Last Friday Cupertino, Calif.-based Apple won a ruling from an US International Trade Commission judge stating that it wasn't violating Nokia’s rights on five patents. Without hesitation, in what must have been planned timing, Nokia filed a second complaintwith the US International Trade Commission, claiming that Apple’s iPhone and other products infringed on six more patents. The Nokia Press Release stated:

"Our latest ITC filing means we now have 46 Nokia patents in suit against Apple, many filed more than 10 years before Apple made its first iPhone," said Paul Melin, Vice President, Intellectual Property at Nokia. "Nokia is a leading innovator in technologies needed to build great mobile products and Apple must stop building its products using Nokia's proprietary innovation."

Last month we blogged about the Nokia CEO’s bold new direction in adopting a new operating system for their SmartPhones, and now we see that boldness extends to taking an aggressive stance in seeking a significant royalty from Apple’s nearly $40B in annual sales.

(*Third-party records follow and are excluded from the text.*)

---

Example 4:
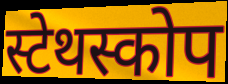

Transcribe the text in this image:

स्टेथस्कोप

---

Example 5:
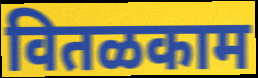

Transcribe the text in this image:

वितळकाम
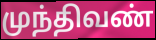
முந்திவண்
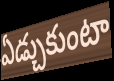
ఏడ్చుకుంటా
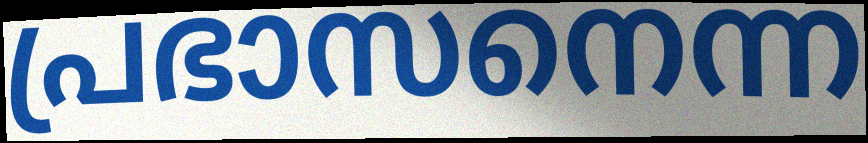
പ്രഭാസനെന്ന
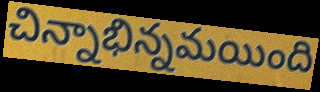
చిన్నాభిన్నమయింది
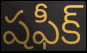
షఫీక్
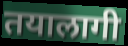
तयालागी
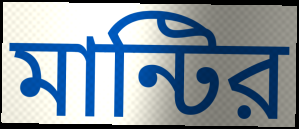
মান্টির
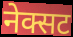
नेक्सट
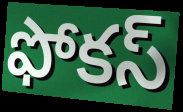
ఫోకస్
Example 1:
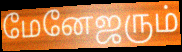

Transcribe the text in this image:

மேனேஜரும்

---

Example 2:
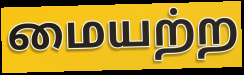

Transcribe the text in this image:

மையற்ற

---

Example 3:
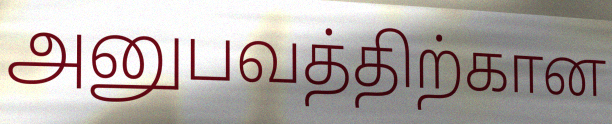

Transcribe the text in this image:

அனுபவத்திற்கான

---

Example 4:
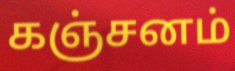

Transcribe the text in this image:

கஞ்சனம்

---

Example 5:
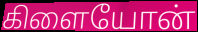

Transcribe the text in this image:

கிளையோன்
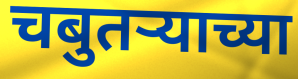
चबुतर्‍याच्या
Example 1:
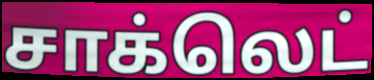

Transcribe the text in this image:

சாக்லெட்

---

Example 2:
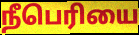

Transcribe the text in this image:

நீபெரியை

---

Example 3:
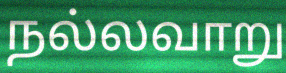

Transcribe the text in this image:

நல்லவாறு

Florian Mueller, FossPatents, has done the best analysis. Are we witnessing an awakening of a giant? Though Nokia and Apple are in the same space, Nokia was there first, at least with respect to protecting their innovations if not to exploiting them, and owns a relevant patent portfolio that might overwhelm Apple's.

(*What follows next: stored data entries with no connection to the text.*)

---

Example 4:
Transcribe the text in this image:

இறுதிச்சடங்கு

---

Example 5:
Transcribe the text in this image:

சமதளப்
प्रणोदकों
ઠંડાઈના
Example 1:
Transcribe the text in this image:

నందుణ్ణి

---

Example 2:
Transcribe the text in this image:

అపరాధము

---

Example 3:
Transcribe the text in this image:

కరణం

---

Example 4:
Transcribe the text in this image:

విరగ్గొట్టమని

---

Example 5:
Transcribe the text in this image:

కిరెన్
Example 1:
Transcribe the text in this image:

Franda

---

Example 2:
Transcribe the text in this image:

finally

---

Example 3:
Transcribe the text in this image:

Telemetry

Mueller states: “We haven't yet seen the end of this. If Nokia wants to, it can probably bring many more patents into position against Apple.” (Mueller tries to make sense of all of the patent wars by reducing them to visuals, schematics that tell the story, and they are worth checking out.)

PriorSmart details the patents in suit listed in the complaint.

  • 6,141,664: “Synchronization of databases with date range” by Boothby and assigned to Puma Technology, Inc.. Prosecuted by Fish & Richardson P.C.. Includes 80 claims (6 indep.). Was application 08/748,645. Filed 11/13/1996 & Granted 10/31/2000.
  • 6,212,529: “Synchronization of databases using filters” by Boothby et. al. and assigned to Puma Technology, Inc.. Prosecuted by Fish & Richardson P.C.. Includes 52 claims (2 indep.). Was application 09/036,400. Filed 3/5/1998 & Granted 4/3/2001.
  • 7,209,911: “Synchronization of databases using filters” by Boothby et. al. and assigned to Intellisync Corporation. Prosecuted by Fish & Richardson P.C.. Includes 14 claims (4 indep.). Was application 09/776,452. Filed 2/2/2001 & Granted 4/24/2007.
  • 5,898,740: “Power control method in a cellular communication system, and a receiver” by Laakso et. al. and assigned to Nokia Telecommunications OY. Prosecuted by Pillsbury Madison & Sutro LLP. Includes 11 claims (6 indep.). Was application 08/793,259. Filed 2/21/1997 & Granted 4/27/1999.
  • 7,319,874: “Dualmode terminalfor accessing a cellular network directly or via a wireless intranet” by Rautiola et. al. and assigned to Nokia Corporation. Prosecuted by Foley and Lardner LLP. Includes 21 claims (4 indep.). Was application 10/941,915. Filed 9/16/2004 & Granted 1/15/2008.
  • 6,445,932: “Multi-service mobile station” by Soini et. al. and assigned to Nokia Mobile Phones Ltd.. Prosecuted by Perman & Green, LLP. Includes 18 claims (4 indep.). Was application 08/802,715. Filed 2/19/1997 & Granted 9/3/2002.
What does it all mean? No one knows, for sure, the long-term efffects.  However, the short-term is more certain. The well-documented theorem that protected IP is more valuable than non-protected IP, that IP in the hands of an organization willing and able to defend it is more valuable than in the hands of an organization not so inclined, means the filing of the complaint increasedthe value of Nokia's IP. It's not unexpected that on the date of the filing, investors gapped Nokia stock from $8.35 to $8.70.